Material for this exercise
(begin)
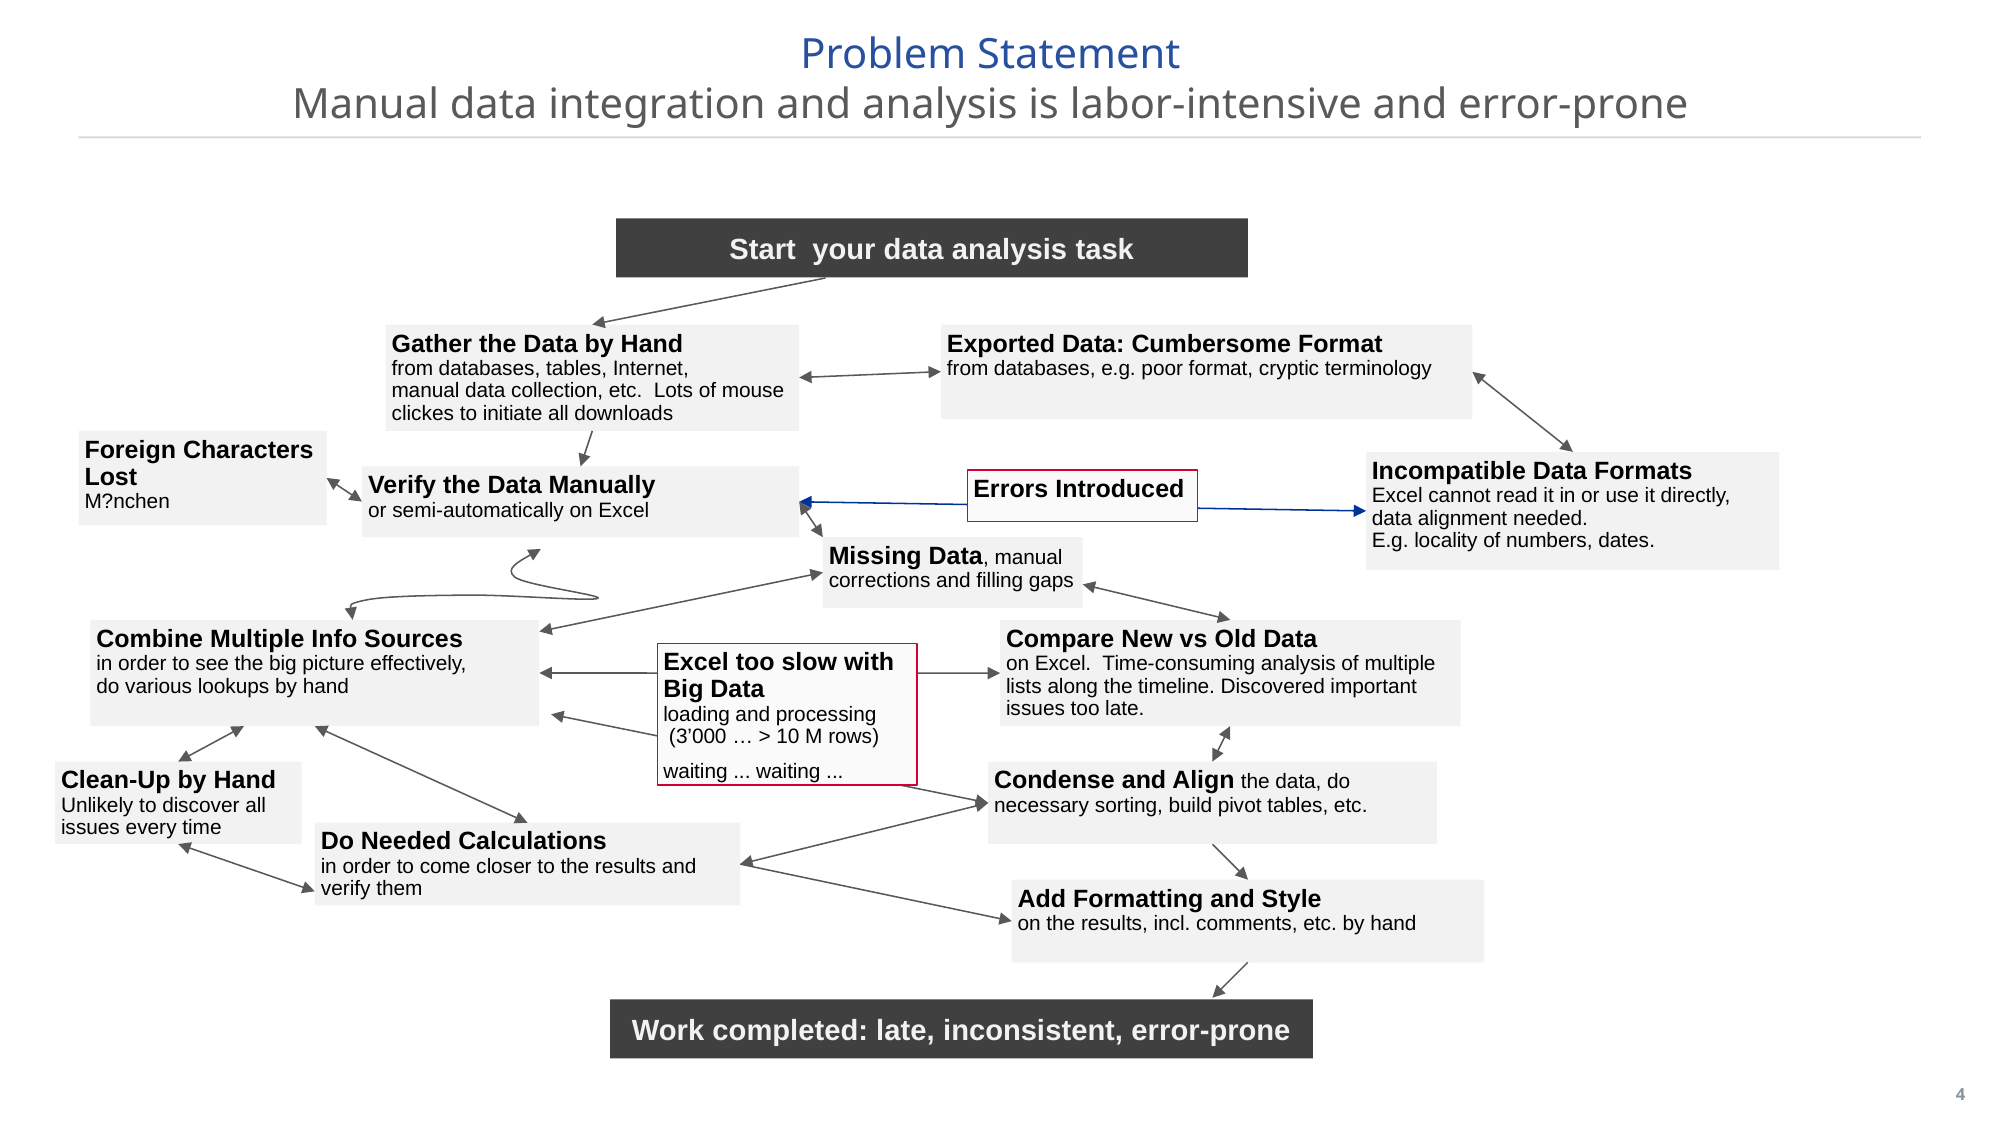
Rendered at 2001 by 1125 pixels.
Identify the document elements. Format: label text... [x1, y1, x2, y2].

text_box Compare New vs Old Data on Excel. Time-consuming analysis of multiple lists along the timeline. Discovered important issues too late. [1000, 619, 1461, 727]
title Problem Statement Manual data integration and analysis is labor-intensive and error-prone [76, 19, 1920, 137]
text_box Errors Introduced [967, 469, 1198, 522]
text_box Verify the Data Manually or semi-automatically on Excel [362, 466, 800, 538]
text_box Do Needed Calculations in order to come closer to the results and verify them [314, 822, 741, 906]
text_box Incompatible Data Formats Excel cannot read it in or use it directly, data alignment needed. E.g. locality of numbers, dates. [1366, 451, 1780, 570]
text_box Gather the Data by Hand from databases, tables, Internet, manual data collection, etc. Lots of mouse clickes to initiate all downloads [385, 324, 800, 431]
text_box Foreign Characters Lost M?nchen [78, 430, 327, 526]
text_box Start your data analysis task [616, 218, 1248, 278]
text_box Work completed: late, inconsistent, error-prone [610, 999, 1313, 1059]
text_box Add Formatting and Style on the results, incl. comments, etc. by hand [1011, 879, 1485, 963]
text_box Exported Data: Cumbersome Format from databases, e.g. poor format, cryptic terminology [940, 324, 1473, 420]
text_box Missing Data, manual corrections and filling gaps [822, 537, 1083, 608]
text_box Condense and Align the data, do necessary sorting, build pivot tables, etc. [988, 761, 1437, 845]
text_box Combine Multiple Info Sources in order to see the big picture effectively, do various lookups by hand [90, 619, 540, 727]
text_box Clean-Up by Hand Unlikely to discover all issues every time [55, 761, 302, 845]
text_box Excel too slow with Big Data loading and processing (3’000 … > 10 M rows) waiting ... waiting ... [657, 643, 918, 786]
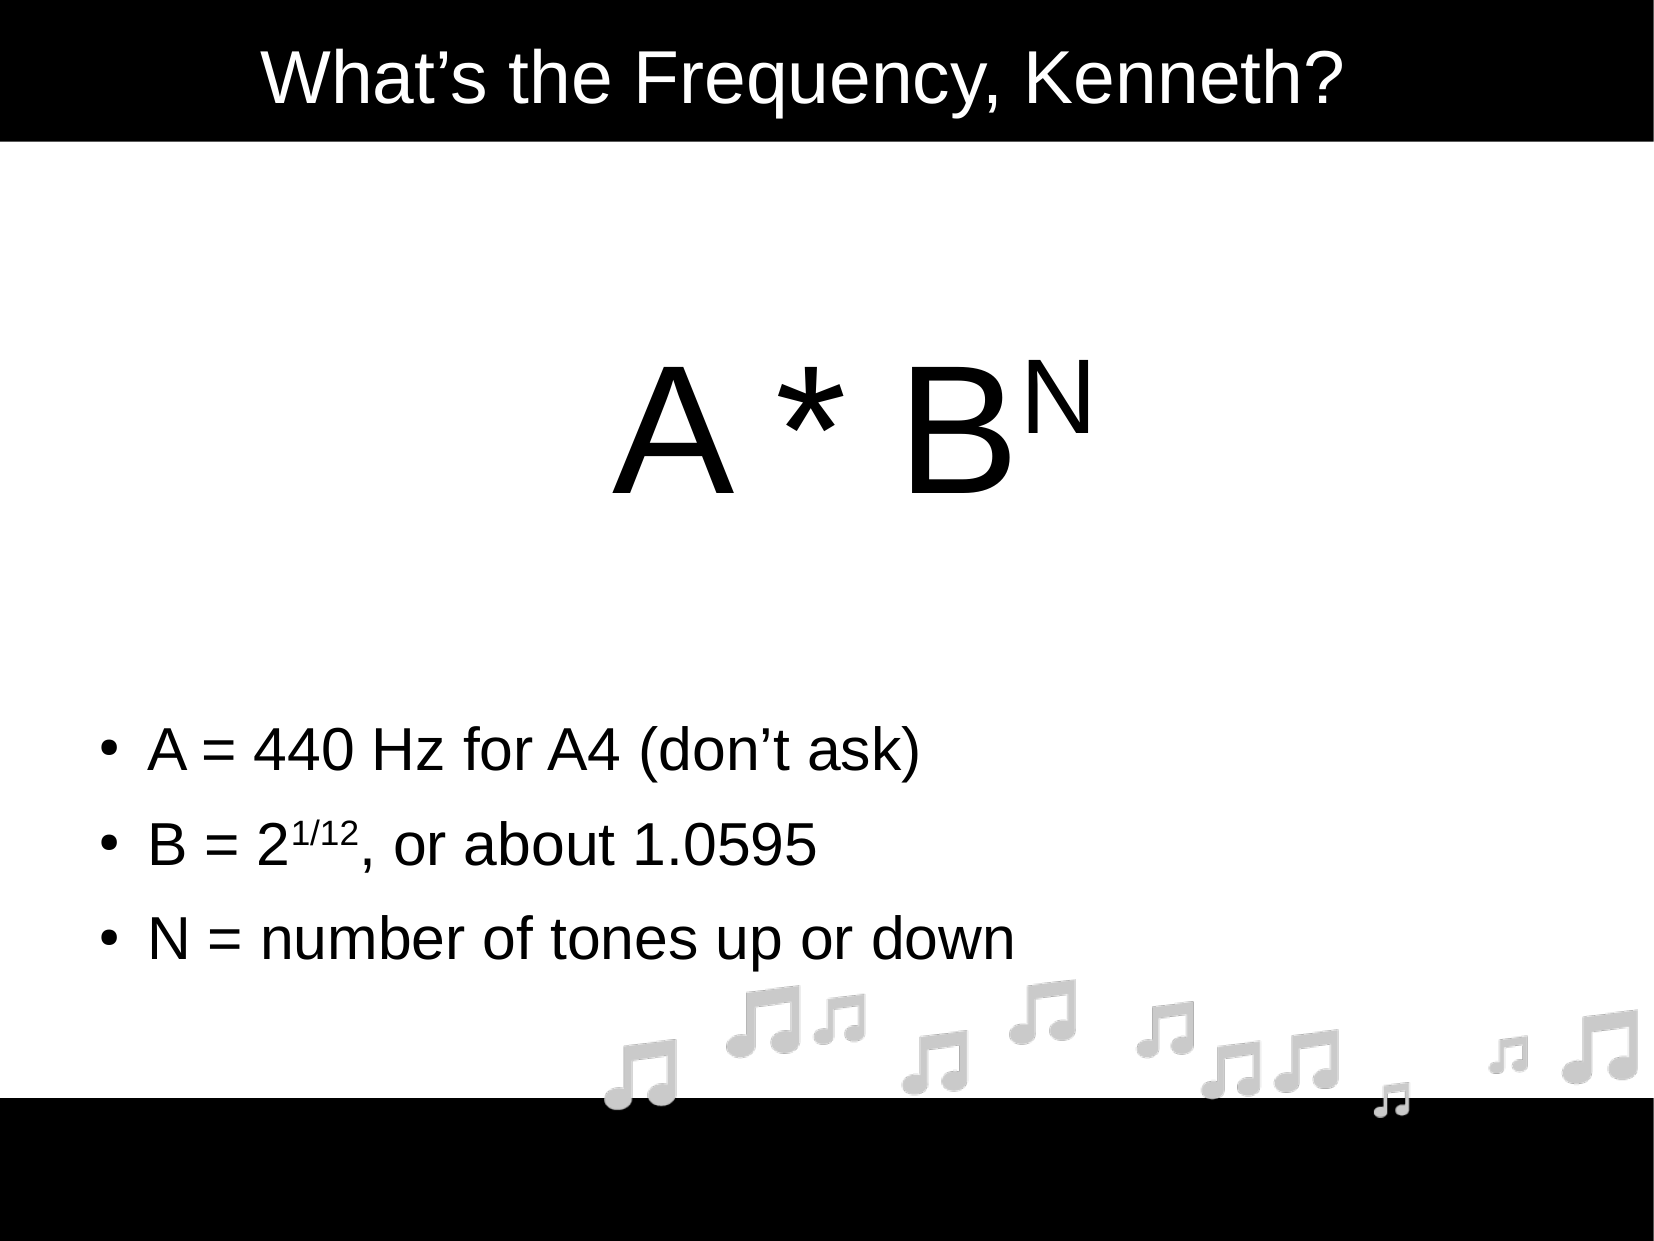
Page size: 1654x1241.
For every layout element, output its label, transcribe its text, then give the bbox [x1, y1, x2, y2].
(end)
Print all of the records above verbatim, leaving out the pictures.

The reply
Rendered at 2001 by 1125 pixels.
Identify the document elements. Format: label text... [x1, y1, x2, y2].

text_box Compare New vs Old Data on Excel. Time-consuming analysis of multiple lists along the timeline. Discovered important issues too late. [1000, 619, 1461, 727]
title Problem Statement Manual data integration and analysis is labor-intensive and error-prone [76, 19, 1920, 137]
text_box Errors Introduced [967, 469, 1198, 522]
text_box Verify the Data Manually or semi-automatically on Excel [362, 466, 800, 538]
text_box Do Needed Calculations in order to come closer to the results and verify them [314, 822, 741, 906]
text_box Incompatible Data Formats Excel cannot read it in or use it directly, data alignment needed. E.g. locality of numbers, dates. [1366, 451, 1780, 570]
text_box Gather the Data by Hand from databases, tables, Internet, manual data collection, etc. Lots of mouse clickes to initiate all downloads [385, 324, 800, 431]
text_box Foreign Characters Lost M?nchen [78, 430, 327, 526]
text_box Start your data analysis task [616, 218, 1248, 278]
text_box Work completed: late, inconsistent, error-prone [610, 999, 1313, 1059]
text_box Add Formatting and Style on the results, incl. comments, etc. by hand [1011, 879, 1485, 963]
text_box Exported Data: Cumbersome Format from databases, e.g. poor format, cryptic terminology [940, 324, 1473, 420]
text_box Missing Data, manual corrections and filling gaps [822, 537, 1083, 608]
text_box Condense and Align the data, do necessary sorting, build pivot tables, etc. [988, 761, 1437, 845]
text_box Combine Multiple Info Sources in order to see the big picture effectively, do various lookups by hand [90, 619, 540, 727]
text_box Clean-Up by Hand Unlikely to discover all issues every time [55, 761, 302, 845]
text_box Excel too slow with Big Data loading and processing (3’000 … > 10 M rows) waiting ... waiting ... [657, 643, 918, 786]
Page size: 1654x1241.
For every layout element, output its label, transcribe its text, then give the bbox [x1, y1, x2, y2].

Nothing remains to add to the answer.